Kudos to award-winning American director James Longley for filming this most compelling and important documentary. May it awaken the conscience of those not already aware of what is happening.

In January of 2001, American director James Longley traveled to the Gaza Strip. His plan was to stay for two weeks to collect preliminary material for a documentary film on the Palestinian Intifada. It was during his stay that Ariel Sharon was elected as Israeli Prime Minister. As violence erupted around him, Longley threw away his return ticket and filmed for the next three months, acquiring nearly 75 hours of footage.

Gaza Strip, his first feature documentary, is an extraordinary and painful journey into the lives of Palestinians in the Gaza Strip struggling with the day-to-day trials of the Israeli occupation. Filmed in verité style and without narration, Gaza Strip at last gives voice to a population largely ignored by mainstream media.

Map: shows tiny Gaza Strip on the west coast and the West Bank on the right hand side of Israel. These two territories make up Occupied Palestine, territorially discontiguous and still subject to the building of illegal Israeli settlements further encroaching upon Palestinian land.

RT: 74 minutes

Related:

* Buy it at Palestine Online
* Film’s official website


Reviews

* Leslie Smith, Forgotten by History
* Nigel Parry, James Longley’s Gaza Strip

2 comments on “Gaza Strip

  1. Servant
    24 March, 2007

    Well said, Ann.

    One point two million people in this small area sounds like a concentration camp to me.

    This tells me a great deal about us Americans, who pay Israel to maintain people in this condition. Our character is revealed by what we do, not what we say. How we regard others is how we regard ourselves. If we can imagine no other way to live than this, then we are the ones in prison. We who cannot imagine.

    I am strangely no longer ashamed. I see now that this is how we treat each other too. We are already in Hell.

  2. peoplesgeography
    24 March, 2007

    Thanks, Serv. After I had viewed it, little Muhammad’s eyes no longer seemed to haunt me, I actually felt better after watching it—after bearing witness.

    We can each in our own ways help, I’m sure you know. And people are doing this everyday, especially some exceptional Americans. And as we see, James Longely is one of them.

    So do go a bit easier on the collective American self, my dear friend, this certainly wasn’t intended to shame you. Gear you into (some) action, now that’s a more desirable outcome! ;) If shame can transmute into some advocacy and action, then that’s better — as an American you do have more sway here, you know.

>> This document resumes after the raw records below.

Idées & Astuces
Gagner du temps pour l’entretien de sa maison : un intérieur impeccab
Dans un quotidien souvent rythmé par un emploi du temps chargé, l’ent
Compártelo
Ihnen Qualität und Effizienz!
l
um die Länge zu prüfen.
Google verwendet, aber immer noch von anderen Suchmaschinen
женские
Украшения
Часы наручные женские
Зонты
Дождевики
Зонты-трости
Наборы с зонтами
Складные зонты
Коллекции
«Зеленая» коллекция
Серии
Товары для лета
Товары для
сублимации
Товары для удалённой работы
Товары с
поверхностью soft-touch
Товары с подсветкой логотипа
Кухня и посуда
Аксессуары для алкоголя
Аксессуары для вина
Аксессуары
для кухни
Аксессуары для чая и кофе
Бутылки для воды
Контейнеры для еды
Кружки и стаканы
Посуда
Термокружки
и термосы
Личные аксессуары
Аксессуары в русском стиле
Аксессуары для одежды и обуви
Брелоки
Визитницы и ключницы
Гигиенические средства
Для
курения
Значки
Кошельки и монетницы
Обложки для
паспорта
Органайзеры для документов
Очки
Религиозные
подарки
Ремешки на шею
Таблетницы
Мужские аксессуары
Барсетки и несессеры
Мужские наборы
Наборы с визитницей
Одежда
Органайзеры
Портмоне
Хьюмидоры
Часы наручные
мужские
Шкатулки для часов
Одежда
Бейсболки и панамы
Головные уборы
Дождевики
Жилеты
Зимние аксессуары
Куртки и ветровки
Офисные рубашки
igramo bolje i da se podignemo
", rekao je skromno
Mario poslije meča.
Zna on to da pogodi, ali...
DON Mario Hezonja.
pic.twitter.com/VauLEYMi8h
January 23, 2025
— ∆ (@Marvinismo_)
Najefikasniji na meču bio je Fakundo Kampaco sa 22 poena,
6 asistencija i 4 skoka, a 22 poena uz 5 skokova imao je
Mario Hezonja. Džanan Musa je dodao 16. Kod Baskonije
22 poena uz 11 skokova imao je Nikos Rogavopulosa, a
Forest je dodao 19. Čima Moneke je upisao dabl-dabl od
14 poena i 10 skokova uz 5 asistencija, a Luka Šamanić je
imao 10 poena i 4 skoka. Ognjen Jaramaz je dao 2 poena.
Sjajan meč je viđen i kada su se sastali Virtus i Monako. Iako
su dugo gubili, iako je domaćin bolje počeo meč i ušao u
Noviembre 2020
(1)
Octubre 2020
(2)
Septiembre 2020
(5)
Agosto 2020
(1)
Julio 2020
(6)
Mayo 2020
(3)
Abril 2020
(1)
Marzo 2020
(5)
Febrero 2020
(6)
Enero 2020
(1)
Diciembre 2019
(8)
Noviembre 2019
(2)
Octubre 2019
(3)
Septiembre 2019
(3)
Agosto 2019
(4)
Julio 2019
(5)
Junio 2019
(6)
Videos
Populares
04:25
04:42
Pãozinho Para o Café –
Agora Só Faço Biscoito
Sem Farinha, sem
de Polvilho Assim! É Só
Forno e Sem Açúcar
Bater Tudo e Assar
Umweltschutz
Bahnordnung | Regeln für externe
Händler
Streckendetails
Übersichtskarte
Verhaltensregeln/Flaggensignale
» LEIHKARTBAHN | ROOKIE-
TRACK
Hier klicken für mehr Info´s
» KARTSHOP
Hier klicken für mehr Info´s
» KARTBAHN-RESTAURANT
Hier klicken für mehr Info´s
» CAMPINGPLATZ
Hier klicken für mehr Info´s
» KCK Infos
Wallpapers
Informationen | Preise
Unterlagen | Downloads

    If this is in fact a terrible projection of (part of) the US and Israel national characters, it is not irredeemable. If we are all in some collective way complicit, we are all also endowed with ways to draw attention to, alleviate, attend to and reverse the situation, and it is incumbent upon us to make an effort.

    The Berlin Wall fell, South African apartheid ended (at least formally), social justice struggles around the world are succeeding.

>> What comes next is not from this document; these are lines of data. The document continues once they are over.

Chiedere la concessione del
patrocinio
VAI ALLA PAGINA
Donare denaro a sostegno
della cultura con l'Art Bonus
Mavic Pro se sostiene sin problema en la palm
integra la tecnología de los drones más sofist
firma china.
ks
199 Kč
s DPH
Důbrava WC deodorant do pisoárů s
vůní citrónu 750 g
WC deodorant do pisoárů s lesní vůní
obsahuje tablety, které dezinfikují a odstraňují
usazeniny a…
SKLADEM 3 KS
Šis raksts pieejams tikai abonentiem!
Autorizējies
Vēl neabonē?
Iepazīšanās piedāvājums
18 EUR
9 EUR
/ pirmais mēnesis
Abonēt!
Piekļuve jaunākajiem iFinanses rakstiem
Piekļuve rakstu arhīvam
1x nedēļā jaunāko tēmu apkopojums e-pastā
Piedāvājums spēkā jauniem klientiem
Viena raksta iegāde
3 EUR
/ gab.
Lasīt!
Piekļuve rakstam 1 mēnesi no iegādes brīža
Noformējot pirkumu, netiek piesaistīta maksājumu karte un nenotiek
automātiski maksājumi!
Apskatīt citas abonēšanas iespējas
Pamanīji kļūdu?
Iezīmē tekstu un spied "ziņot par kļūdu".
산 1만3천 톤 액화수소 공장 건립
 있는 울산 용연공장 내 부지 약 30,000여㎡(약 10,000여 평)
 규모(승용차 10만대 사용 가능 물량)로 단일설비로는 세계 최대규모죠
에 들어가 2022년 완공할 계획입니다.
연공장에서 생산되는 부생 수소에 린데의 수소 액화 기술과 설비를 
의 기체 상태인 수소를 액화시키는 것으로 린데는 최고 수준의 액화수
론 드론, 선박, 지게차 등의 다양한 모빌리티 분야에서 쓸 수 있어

    This terrible situation can not last indefinitely and we can and will imagine and enact a different, better scenario, for all our sakes.

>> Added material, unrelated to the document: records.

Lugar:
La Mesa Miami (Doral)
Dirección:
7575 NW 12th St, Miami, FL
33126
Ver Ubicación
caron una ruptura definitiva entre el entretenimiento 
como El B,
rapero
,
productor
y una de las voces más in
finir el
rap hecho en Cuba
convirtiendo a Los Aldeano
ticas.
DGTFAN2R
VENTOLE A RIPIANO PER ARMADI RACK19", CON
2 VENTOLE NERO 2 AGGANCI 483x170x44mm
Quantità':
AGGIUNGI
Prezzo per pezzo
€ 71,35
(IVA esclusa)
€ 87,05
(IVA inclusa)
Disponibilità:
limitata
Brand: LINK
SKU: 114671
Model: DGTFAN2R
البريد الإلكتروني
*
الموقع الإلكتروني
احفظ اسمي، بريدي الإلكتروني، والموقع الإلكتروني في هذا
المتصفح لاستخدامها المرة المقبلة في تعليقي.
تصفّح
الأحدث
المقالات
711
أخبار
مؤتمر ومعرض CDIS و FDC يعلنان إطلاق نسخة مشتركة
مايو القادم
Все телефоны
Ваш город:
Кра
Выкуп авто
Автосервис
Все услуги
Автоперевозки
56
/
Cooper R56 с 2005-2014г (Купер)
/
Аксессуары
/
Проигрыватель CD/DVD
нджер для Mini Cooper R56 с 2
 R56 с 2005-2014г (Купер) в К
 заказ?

    If there are Hells on earth, there are also Heavens. And when we realize that just as our societies are only as strong as the weakest link, our global village is only as strong as the way we treat the most vulnerable.

    Yes, this is a terrible indictment upon Israel primarily, and the US government secondarily. But a lot of Americans aren’t even aware of this, as the name of the organization If Americans Knew, suggests.

    Countering, correcting and displacing the tide of dis- and mis-information, negative stereotypes, fear and hate in the corporate mainstream media is one way we can help. Its not a monolithic institution anyway, there are surprising rays of light. There’s a Keith Olbermann (MSNBC) for a Bill O’Reilly (Fox), for example. The unduly powerful Israel Lobby is also being challenged increasingly.

    As an outsider, I do not see how you live or your cultural climate as closely as you do. But being outside also has some advantages, and the distance confers some faith that the better part of the collective American character may be appealed to yet.

    All is not lost.
    All is never lost.
    As Abe Lincoln (I think) once said, “This too shall pass.”